Jacqueline Khan's encore story

Truant Officer to Critical Care Nurse

© Photograph by Alex Harris

I was in my early fifties when I decided to go into nursing. I was a truant officer, investigating why students were not attending school. I liked it but didn’t think I could learn any more after fifteen or twenty years. I was sort of a coward: I wanted to have a pension, and I wanted to have health care. I could have left years before, but I didn’t. I waited until I knew that I would be secure financially.

Now I’m a critical care nurse and I work at the Level One trauma hospital in Detroit, primarily in cardiac intensive care. I want my work to be difficult so I can keep my mind sharp and stay physically fit and all of that. Inside of me is a person who wants to sit down and eat potato chips, so I couldn’t be in a situation in which that person emerged. I’m not interested in that. I’m going to live my life until it’s over. I’m not going to just sit around.

I do this for the excitement. I like drama. I like health. I want to be healthy. I don’t want to spend my remaining years on this planet not well. When you see the things people are dealing with, this thing just keeps playing in your mind: Keep it together, keep it together! In nursing you have to be up to the challenge all the time. You have to be strong, to be able to turn patients over and help them stand up.

-------------------------

### Problem description
Extend Jacqueline Khan's account of her move from truant officer to critical care nurse, starting after its final sentence.

### Stored data
-------------------------

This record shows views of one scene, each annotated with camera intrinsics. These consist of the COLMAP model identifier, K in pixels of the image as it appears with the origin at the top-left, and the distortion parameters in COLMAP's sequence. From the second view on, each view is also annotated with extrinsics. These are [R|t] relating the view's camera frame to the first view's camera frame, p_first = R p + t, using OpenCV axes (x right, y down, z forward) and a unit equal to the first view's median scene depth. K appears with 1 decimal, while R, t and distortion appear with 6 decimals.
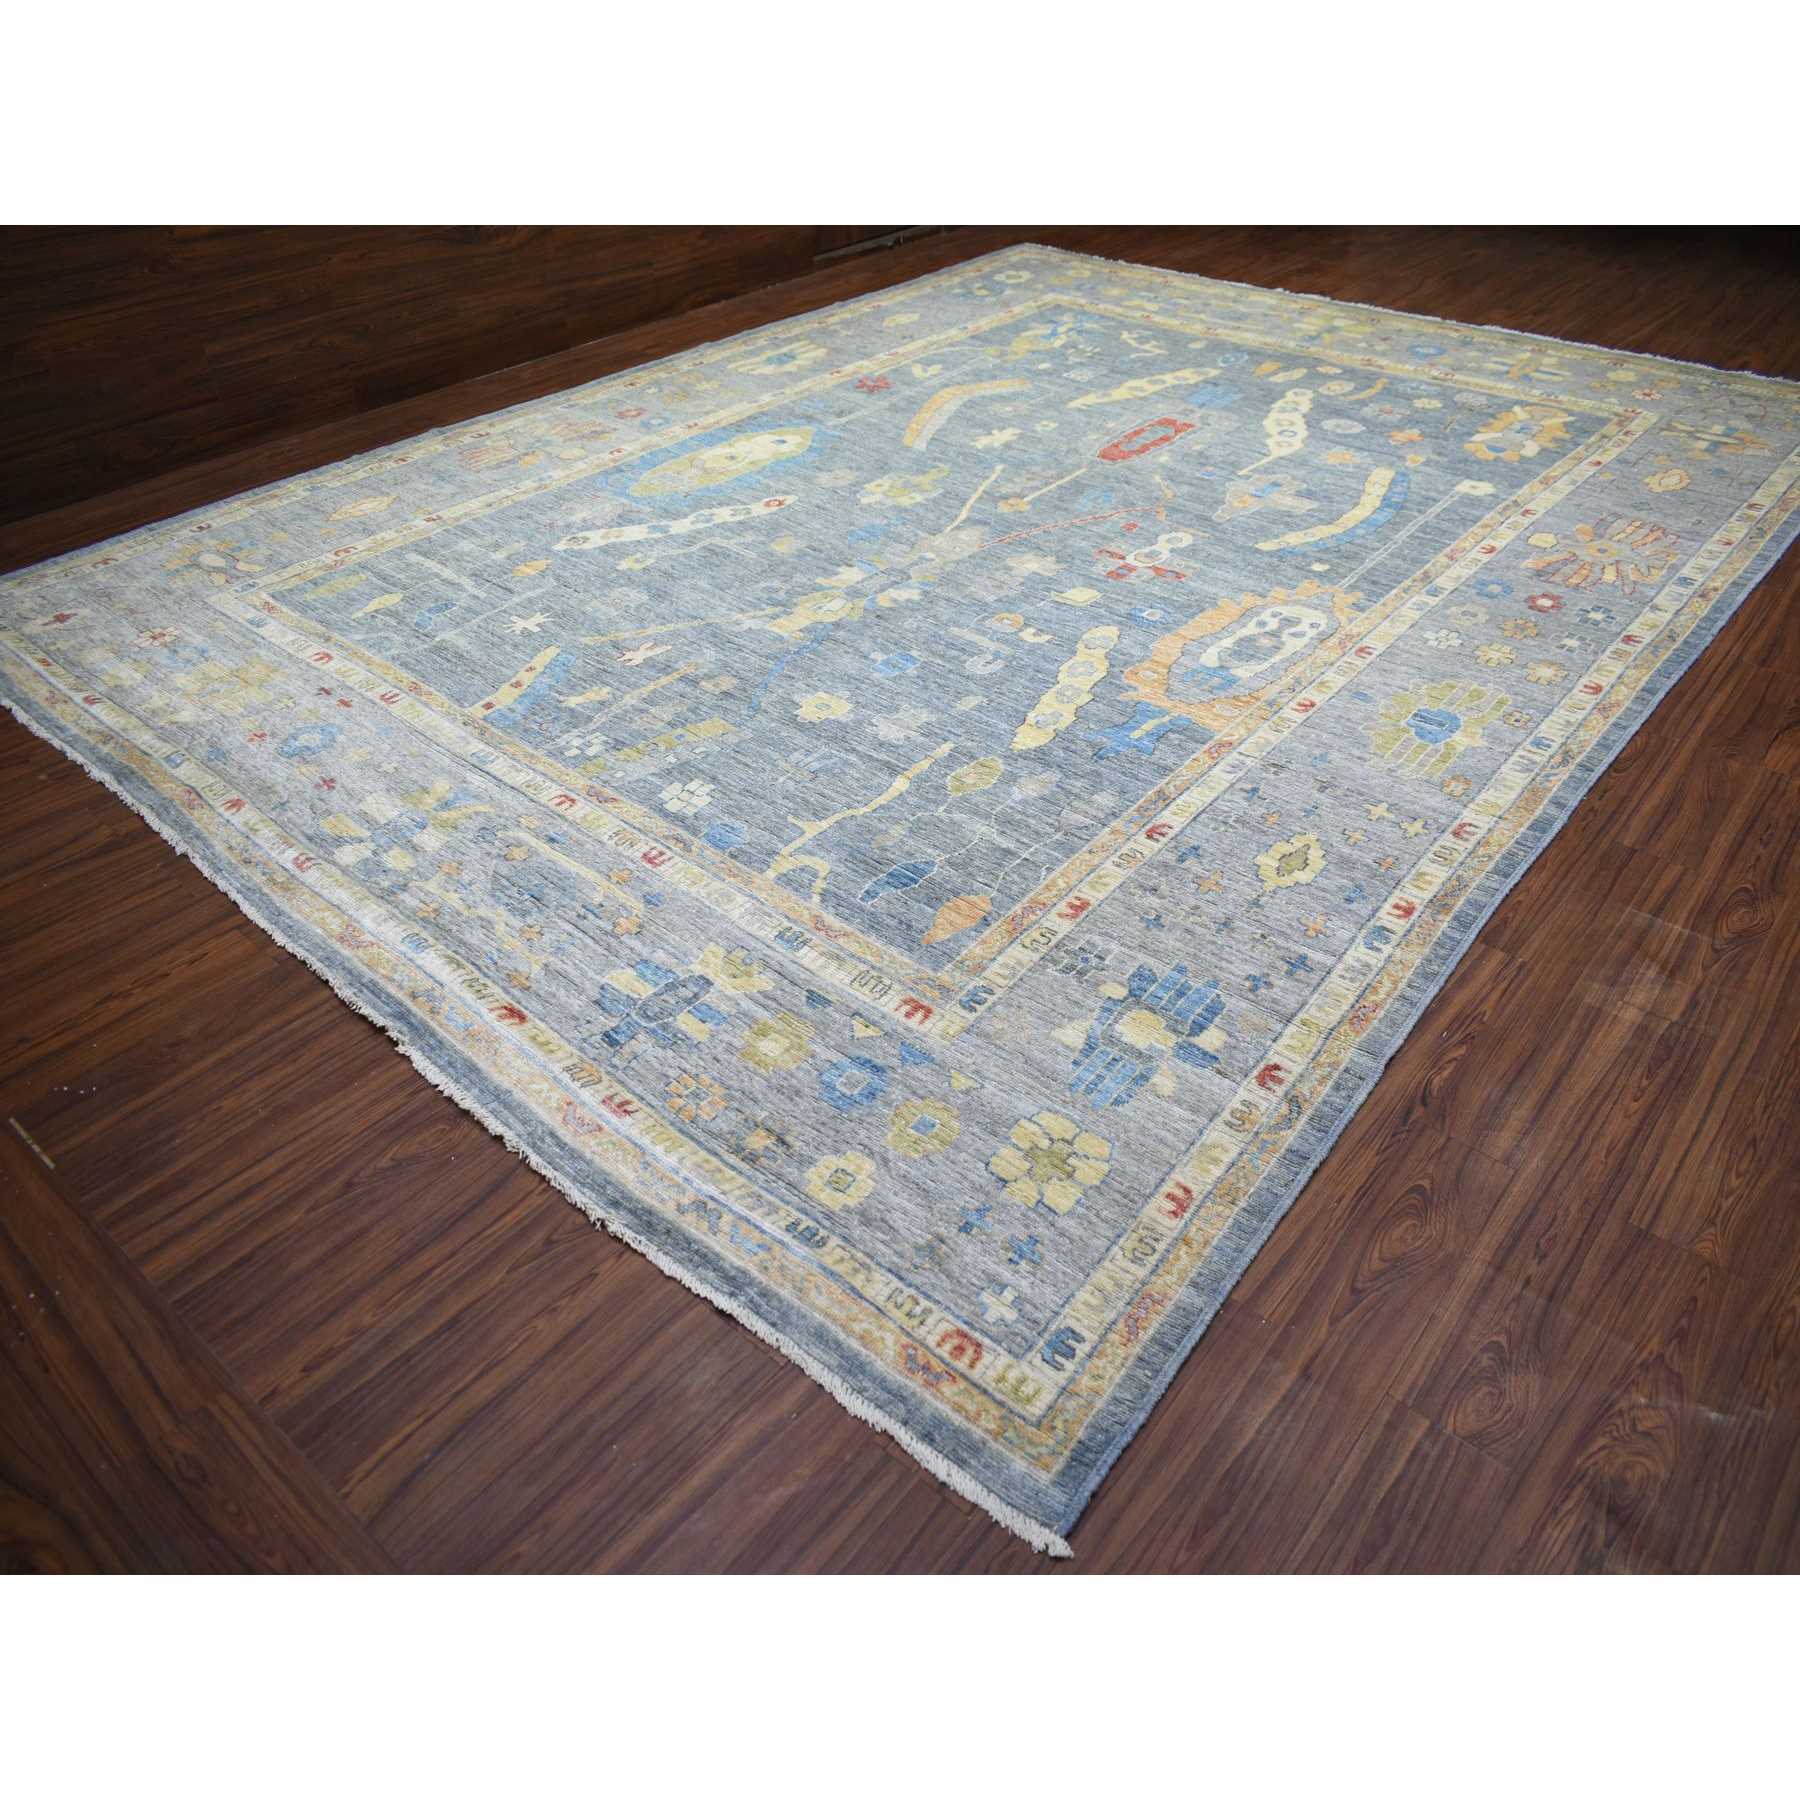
lens RADIAL K [[1310.1, 0, 900.0], [0, 1310.1, 900.0], [0, 0, 1]] dist [-0.021677, 0.010293]
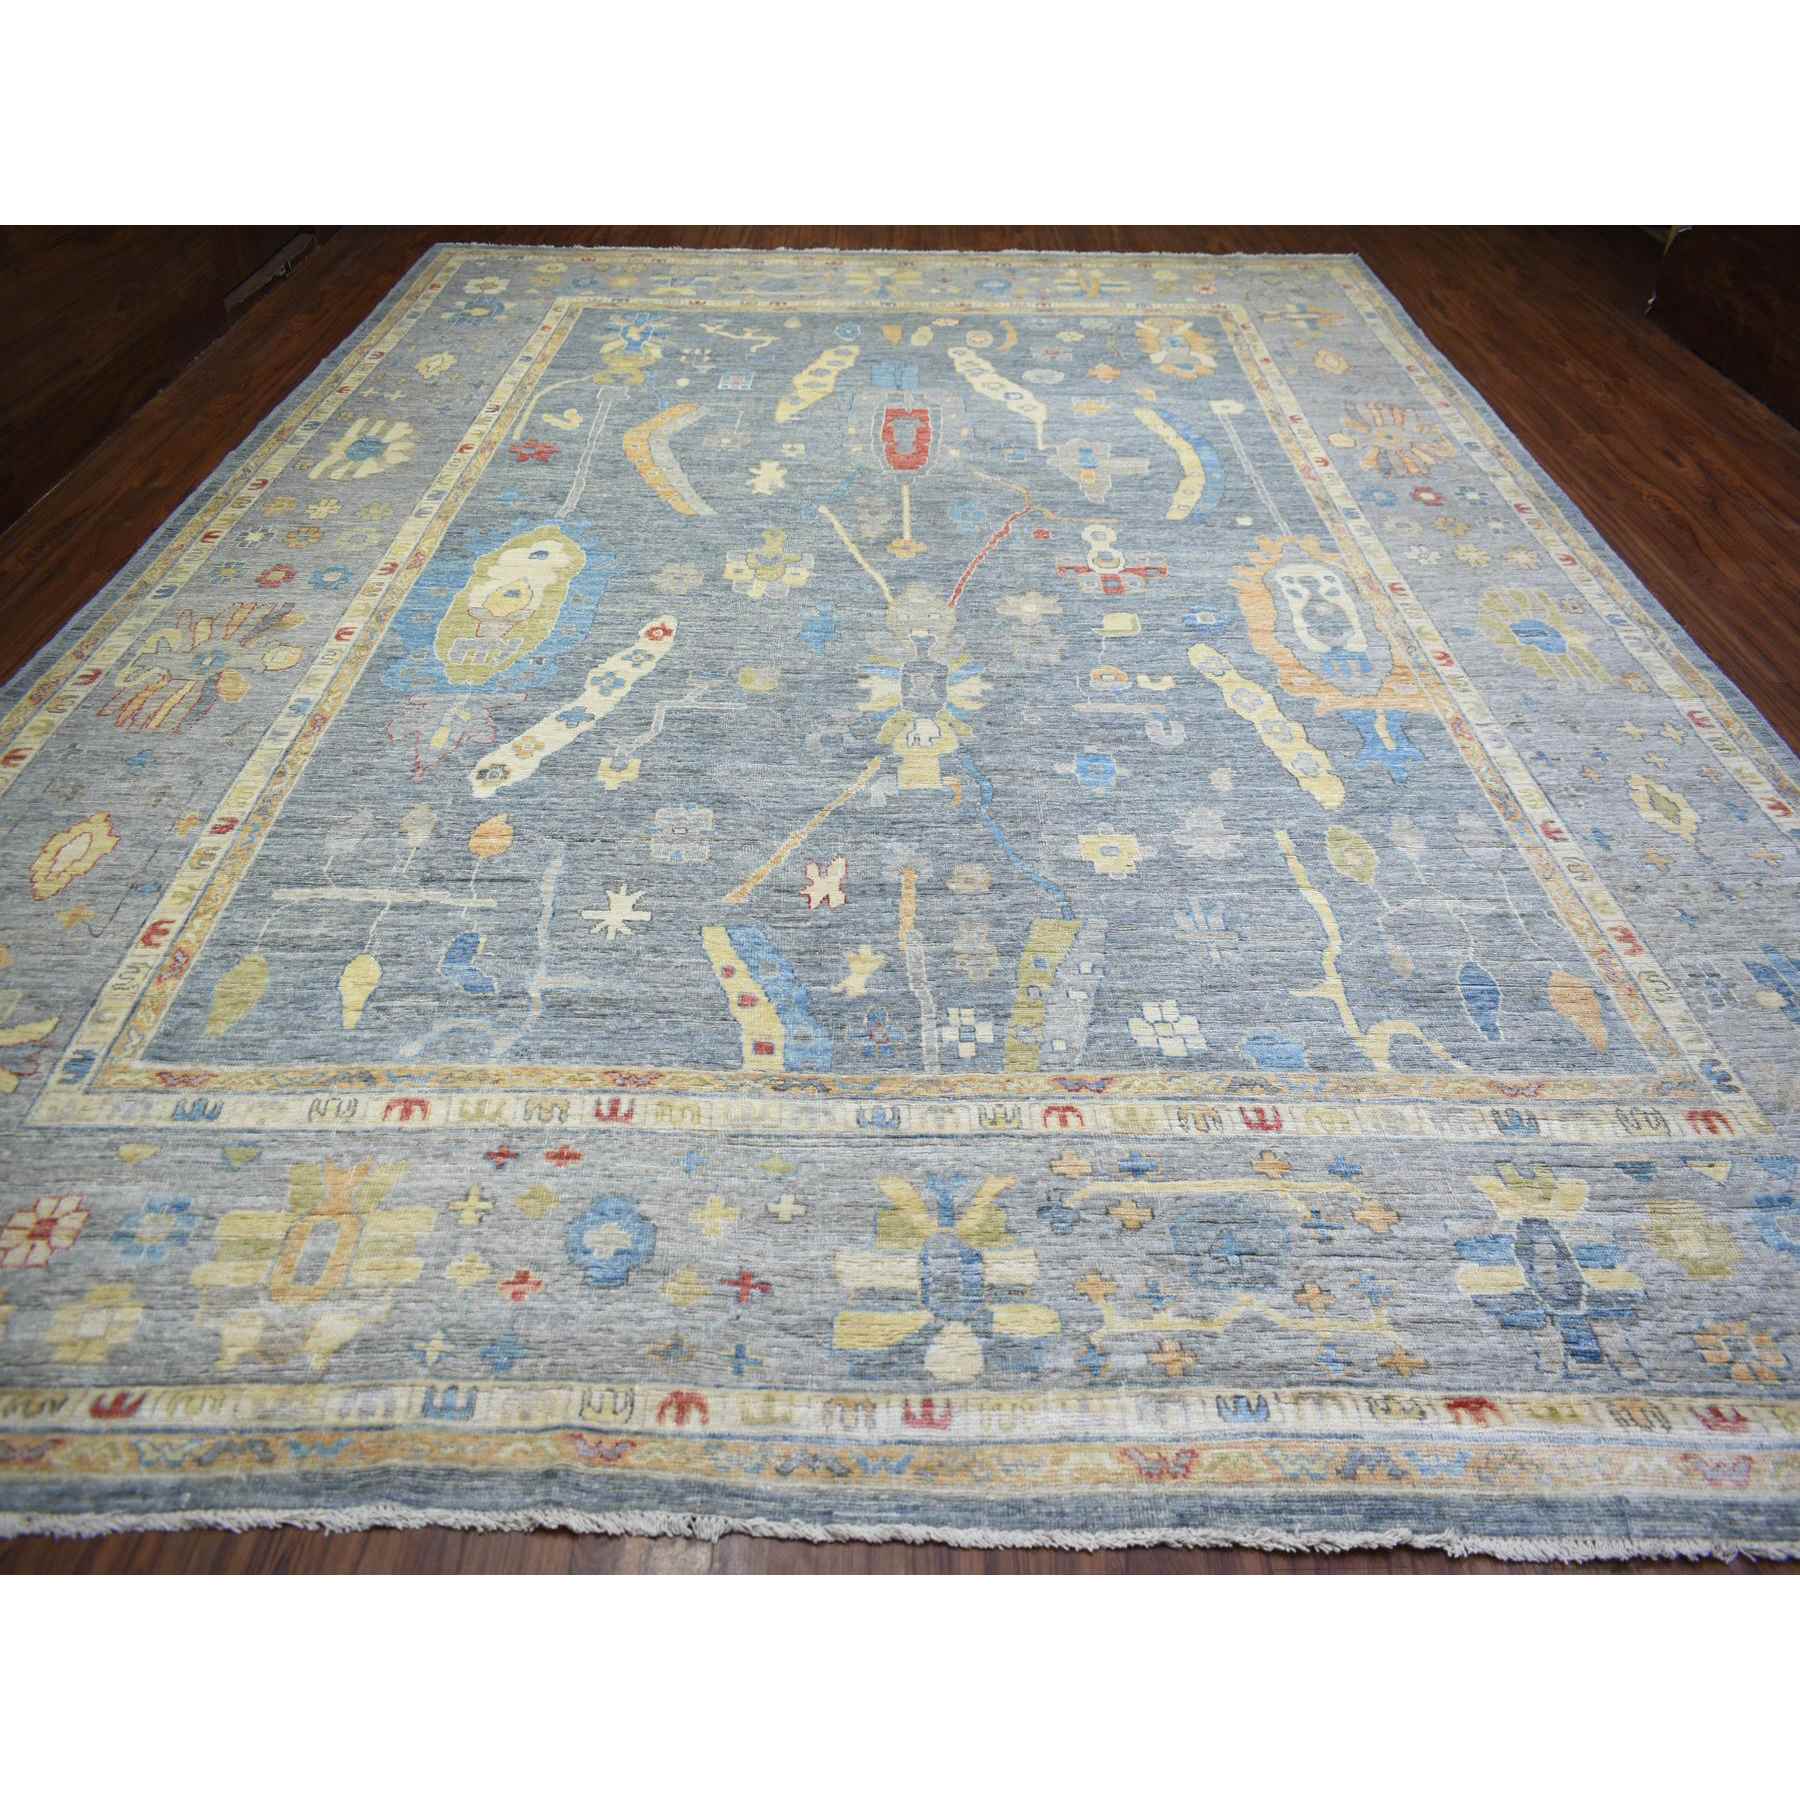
lens RADIAL K [[1310.1, 0, 900.0], [0, 1310.1, 900.0], [0, 0, 1]] dist [-0.021677, 0.010293]
pose [[0.750495, -0.414607, 0.514644, -0.498696], [0.394075, 0.905891, 0.155132, -0.254452], [-0.530530, 0.086383, 0.843253, 0.341661]]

-------------------------

### Answer box
Working in a hospital and seeing death a lot and having to do postmortem care, you see that one second you’re alive and the next you’re gone, and you can tell. It’s like the soul or whatever that is really departs, and you realize that you’re only looking at an empty something there. That essence that made that a person is gone.

It makes you think about life: What have you done to make life better for yourself, for others? Have you made someone smile? Have you shown you care? Because it’s going to come to this for all of us. The most important thing that I’ve learned in my whole life is that in life you really have to do exactly what it is that you wish to do, within reason. If you have a goal—a book to write or a job to do—you should do it.”